Плоть зашипела, кровь тоже зашипела, воздух тут же наполнился запахом, напомнившим Кляйну смрад собственной горящей плоти. «А теперь, – подумал он, – Борхерт возьмет пистолет и прострелит мне глаз». Когда тот убрал палец, Кляйн еще слышал легкое шипение.
А потом Борхерт обернулся к нему, его лицо было искажено от экстаза, а глаза широко распахнуты.
IV
Кляйну позволили вернуться в свою комнату и отдохнуть. Весь дом как будто принадлежал ему одному, несмотря на то что там было еще с полдесятка комнат. На обед Гус принес поднос с едой и, пока Кляйн ел, сидел с ним за маленьким столиком, аккуратно пытаясь вызнать, что говорил Борхерт.

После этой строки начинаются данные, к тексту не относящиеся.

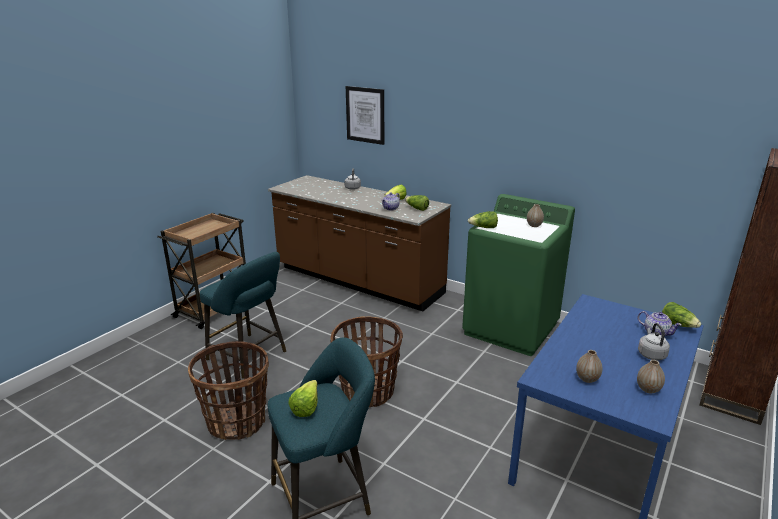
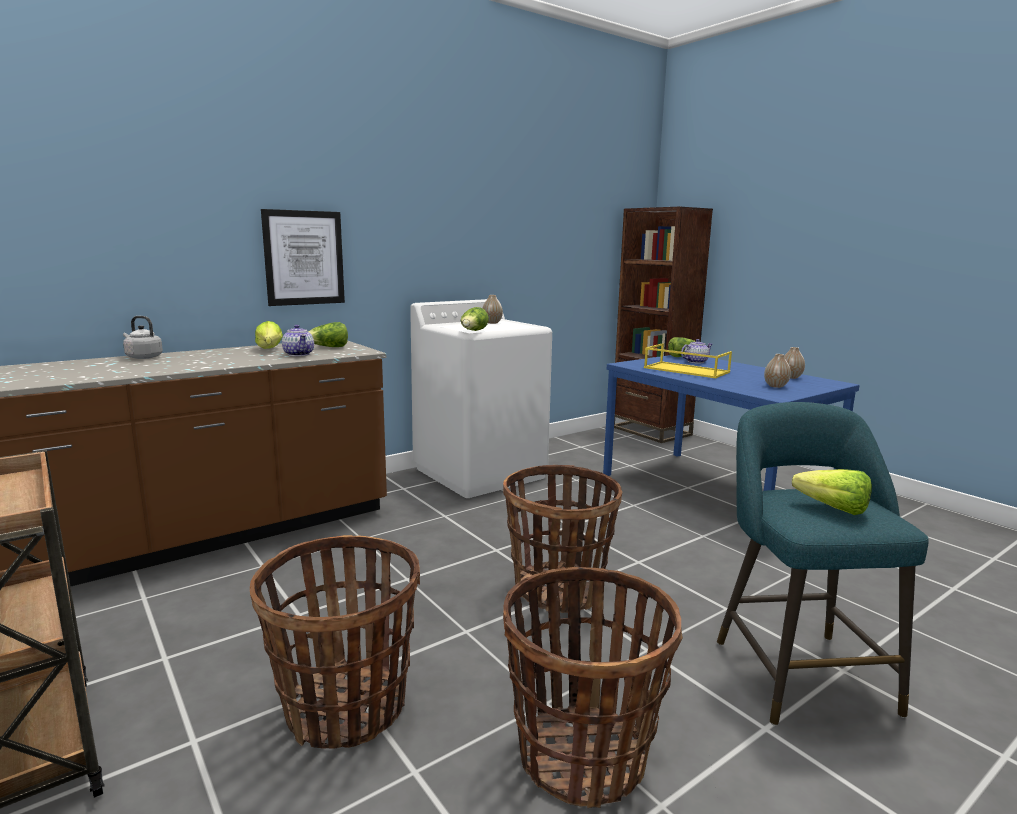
camera: 70 degrees left, 10 degrees down
(249, 357) = (346, 708): turquoise stool -> basket
(365, 115) = (134, 206): picture -> picture (304, 258)
(511, 328) = (480, 473): green washing machine -> white washing machine
(603, 330) = (685, 370): none -> yellow tray
(651, 354) = (732, 368): grey kettle -> none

Кляйн не отвечал.
– Конечно, я понимаю, – сказал Гус. – Должен быть порядок. Разбалтывать нельзя.
– Где Рамси?
Гус пожал плечами:
– Рамси понадобился где-то еще. Мы же не сиамские близнецы.
Кляйн кивнул, врезаясь ножом в мясо – кажется, свинину, – поддерживая тарелку культей, чтобы не елозила. Он отложил нож, взял вилку, насадил на нее кусок мяса.
– Знаешь Элайна? – прожевав, спросил он.
– Элайна? Все знают Элайна. Может, не лично, но мы его знаем. Он пророк. Он великий.
– Гус, – сказал Кляйн. – Не пойми меня неправильно, но как ты во все это влез?
– Во что?
– Ну это, – Кляйн повел культей. – В это место, – он взял Гуса за обрубок. – Вот в это.
– Рамси, – сказал Гус. – Он меня этим заразил.
– Просто подошел и сказал: «А давай отрубим руку»?
– Об этом не полагается рассказывать, – сказал Гус. – Только не посторонним.
– Разве я посторонний, Гус?
– Ну. И да и нет.
– Я здесь, – сказал Кляйн. – В этом месте, такой же, как ты.
– Правда.
– Я разговаривал с Борхертом, – заметил Кляйн. – А ты разговаривал с Борхертом?
– Нет…
– Ну и?..
Гус положил голову на ладонь и повторил:
– Мне не полагается об этом рассказывать.
– Это тайна.
– Не тайна, а таинство. – Гус посмотрел прямо на Кляйна. – Когда вы услышите зов – сами поймете.
– Может, я уже услышал.
– Может, – сказал Гус. – Не мне судить.
Весь день Кляйн думал. Элайн мертв, культ в кризисе. Его вызвали для расследования – чтобы найти убийцу и тем помочь братству, позволить ему существовать дальше. Правильно ли это? И все же, по словам Борхерта, ему нельзя видеть тело, придется просить разрешения на допрос и всю дорогу находиться под плотным наблюдением. Его действительно вызвали что-то расследовать, или он был просто уступкой Борхерта кому-то еще?
К сумеркам пришел Рамси с накинутой на одну руку корзинкой, полной еды.